AIM OF THE TASK ▸
Rewrite the text of all the items with "Verifisert anmeldelse" replaced by "Bekreftet anmeldelse" and everything else left as it is. Leave the pictures out of your answer.
========
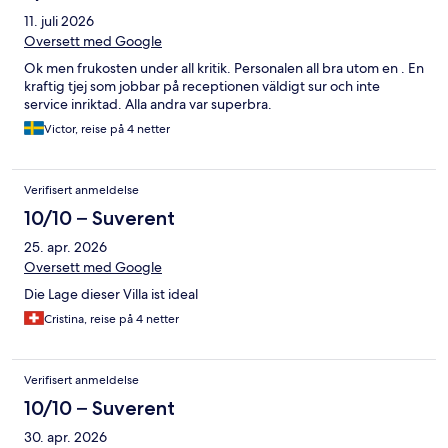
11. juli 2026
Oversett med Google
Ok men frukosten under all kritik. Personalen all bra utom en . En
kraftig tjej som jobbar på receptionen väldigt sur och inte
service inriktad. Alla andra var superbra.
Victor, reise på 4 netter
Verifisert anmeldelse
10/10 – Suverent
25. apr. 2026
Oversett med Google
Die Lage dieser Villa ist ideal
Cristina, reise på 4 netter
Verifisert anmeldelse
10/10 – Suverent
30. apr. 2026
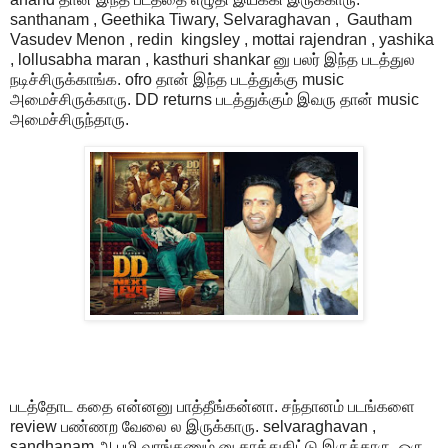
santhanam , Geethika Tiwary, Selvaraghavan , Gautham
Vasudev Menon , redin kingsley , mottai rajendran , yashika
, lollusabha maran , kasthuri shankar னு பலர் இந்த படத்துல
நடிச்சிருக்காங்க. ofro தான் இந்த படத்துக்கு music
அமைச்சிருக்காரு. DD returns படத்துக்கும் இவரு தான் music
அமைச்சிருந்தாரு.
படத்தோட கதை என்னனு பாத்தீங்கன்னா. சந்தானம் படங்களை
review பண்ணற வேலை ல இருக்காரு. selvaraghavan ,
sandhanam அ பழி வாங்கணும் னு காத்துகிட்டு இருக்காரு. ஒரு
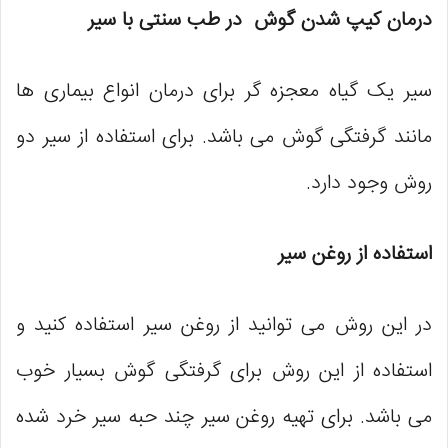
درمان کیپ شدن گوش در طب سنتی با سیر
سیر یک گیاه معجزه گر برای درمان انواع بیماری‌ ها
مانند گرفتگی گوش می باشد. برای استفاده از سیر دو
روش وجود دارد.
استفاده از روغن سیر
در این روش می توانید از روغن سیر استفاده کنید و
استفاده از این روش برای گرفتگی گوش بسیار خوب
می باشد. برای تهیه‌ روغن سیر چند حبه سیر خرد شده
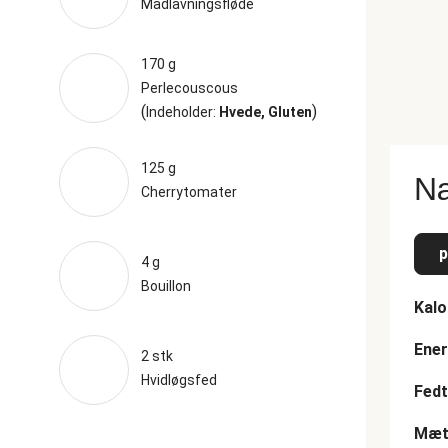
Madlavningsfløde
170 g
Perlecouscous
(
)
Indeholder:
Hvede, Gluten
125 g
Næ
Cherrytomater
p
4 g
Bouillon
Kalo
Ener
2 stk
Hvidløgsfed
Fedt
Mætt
========
SOLUTION FOR THIS EXERCISE ▸
11. juli 2026
Oversett med Google
Ok men frukosten under all kritik. Personalen all bra utom en . En
kraftig tjej som jobbar på receptionen väldigt sur och inte
service inriktad. Alla andra var superbra.
Victor, reise på 4 netter
Bekreftet anmeldelse
10/10 – Suverent
25. apr. 2026
Oversett med Google
Die Lage dieser Villa ist ideal
Cristina, reise på 4 netter
Bekreftet anmeldelse
10/10 – Suverent
30. apr. 2026
santhanam , Geethika Tiwary, Selvaraghavan , Gautham
Vasudev Menon , redin kingsley , mottai rajendran , yashika
, lollusabha maran , kasthuri shankar னு பலர் இந்த படத்துல
நடிச்சிருக்காங்க. ofro தான் இந்த படத்துக்கு music
அமைச்சிருக்காரு. DD returns படத்துக்கும் இவரு தான் music
அமைச்சிருந்தாரு.
படத்தோட கதை என்னனு பாத்தீங்கன்னா. சந்தானம் படங்களை
review பண்ணற வேலை ல இருக்காரு. selvaraghavan ,
sandhanam அ பழி வாங்கணும் னு காத்துகிட்டு இருக்காரு. ஒரு
درمان کیپ شدن گوش در طب سنتی با سیر
سیر یک گیاه معجزه گر برای درمان انواع بیماری‌ ها
مانند گرفتگی گوش می باشد. برای استفاده از سیر دو
روش وجود دارد.
استفاده از روغن سیر
در این روش می توانید از روغن سیر استفاده کنید و
استفاده از این روش برای گرفتگی گوش بسیار خوب
می باشد. برای تهیه‌ روغن سیر چند حبه سیر خرد شده
Madlavningsfløde
170 g
Perlecouscous
(
)
Indeholder:
Hvede, Gluten
125 g
Næ
Cherrytomater
p
4 g
Bouillon
Kalo
Ener
2 stk
Hvidløgsfed
Fedt
Mætt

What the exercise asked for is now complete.